One in six people will have a stroke; over half will incur chronic upper extremity (UE) impairment. While
intensive rehabilitation reduces impairment, most individuals do not perform enough movement practice
early after stroke when plasticity is heightened. Our hypothesis is that there is a threshold level of UE
motor drive needed to provoke true UE recovery, yet individuals do not routinely exceed this threshold
during inpatient rehabilitation. To solve this, Flint Rehab and UC Irvine propose to test a novel, pragmatic
rehabilitation strategy for enabling individuals with even severe arm impairment to increase UE motor
drive early after stroke. We will leverage a ubiquitous piece of technology–the manual wheelchair–based
on two key observations. The first is a pivotal study by Feys et al. that had 100 inpatients with subacute
stroke rock themselves in rocking chairs by repetitively reaching forward with their impaired arm 500-
1000 times per day; these patients had significantly greater increases in UE Fugl-Meyer (FM) score of 17
points at a five-year follow up compared to control. This is a remarkable effect, yet this therapy remains
unimplemented in routine clinical practice. A second observation: 70% of stroke inpatients (and nearly all
with more severe impairments) spend several hours each day sitting passively in manual wheelchairs,
often with their paretic arm strapped into an arm trough. Further, when they move in their wheelchair,
they are pushed, or taught to use their “good” arm and leg. Our core idea is to use a novel, moveable
wheelchair armrest called Boost to enable inpatients to perform the repetitive arm therapy validated by
Feys while seated in their wheelchair. Boost quickly clicks into a wheelchair frame just like a conventional
wheelchair armrest and incorporates an innovative linear mechanism that enables UE activation in two
modes: 1) with the chair remaining stationary, or 2) with the user contributing to propelling their
wheelchair with their impaired arm.
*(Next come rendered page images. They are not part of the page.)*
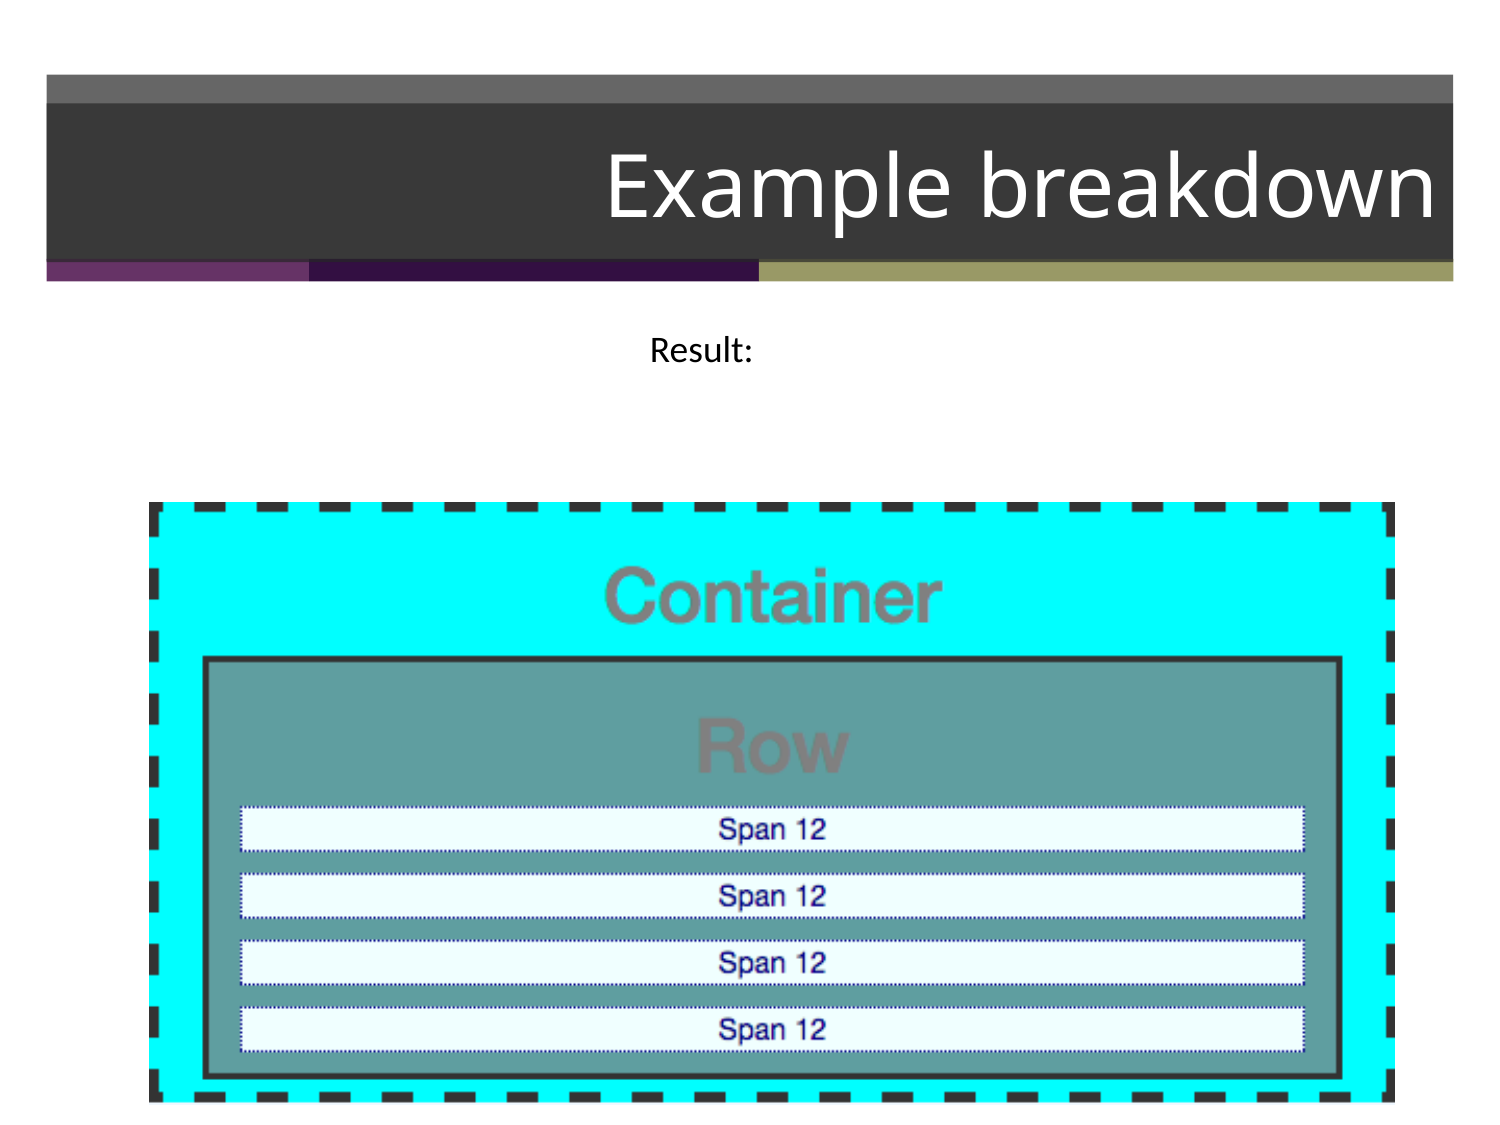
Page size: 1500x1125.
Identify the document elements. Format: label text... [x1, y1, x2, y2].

picture [148, 502, 1396, 1106]
title Example breakdown [46, 103, 1454, 263]
text_box Result: [635, 317, 879, 378]
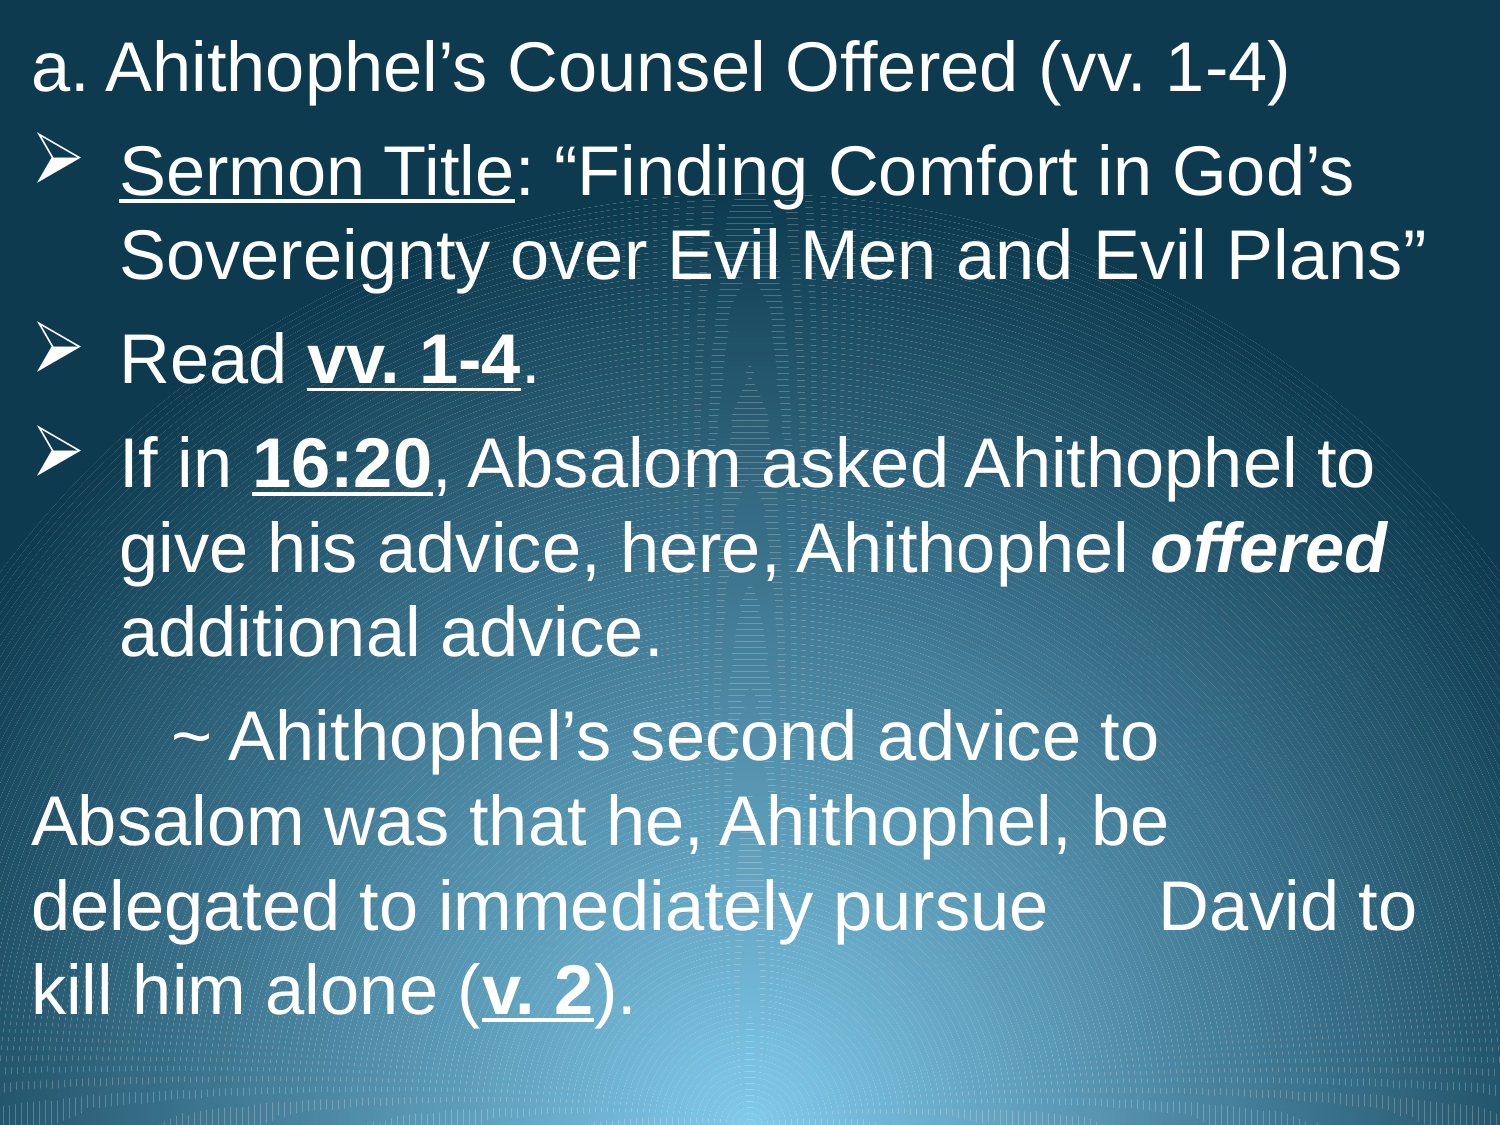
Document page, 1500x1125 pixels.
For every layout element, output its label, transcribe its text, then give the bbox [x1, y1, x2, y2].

subtitle a. Ahithophel’s Counsel Offered (vv. 1-4) Sermon Title: “Finding Comfort in God’s Sovereignty over Evil Men and Evil Plans” Read vv. 1-4. If in 16:20, Absalom asked Ahithophel to give his advice, here, Ahithophel offered additional advice. ~ Ahithophel’s second advice to Absalom was that he, Ahithophel, be delegated to immediately pursue David to kill him alone (v. 2). [16, 13, 1480, 1106]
This latter mode transforms the "good arm + good leg" compensatory
wheelchair propulsion technique into “good arm + good leg + impaired arm” propulsion. We hypothesize
that use of Boost during inpatient therapy will enable individuals with stroke to achieve the threshold
level of UE motor drive required to provoke UE recovery in routine practice, significantly improving
recovery compared to conventional treatment. We have already pilot tested a functional prototype of
Boost with positive results. Thus, for this Direct-to-Phase II SBIR our aims are to: Aim 1) Develop a
commercial-ready model of Boost with clinical and end-user feedback; Aim 2) Perform a randomized
controlled trial of Boost with inpatients with subacute stroke (N=58). At project end, we will have
validated the clinical feasibility and efficacy of Boost and optimized it for production and mass distribution.
If our plan is successful, we will have demonstrated that wheelchair-based “rocking therapy” can help
patients routinely achieve the threshold level of sensory motor drive needed to provoke true UE recovery.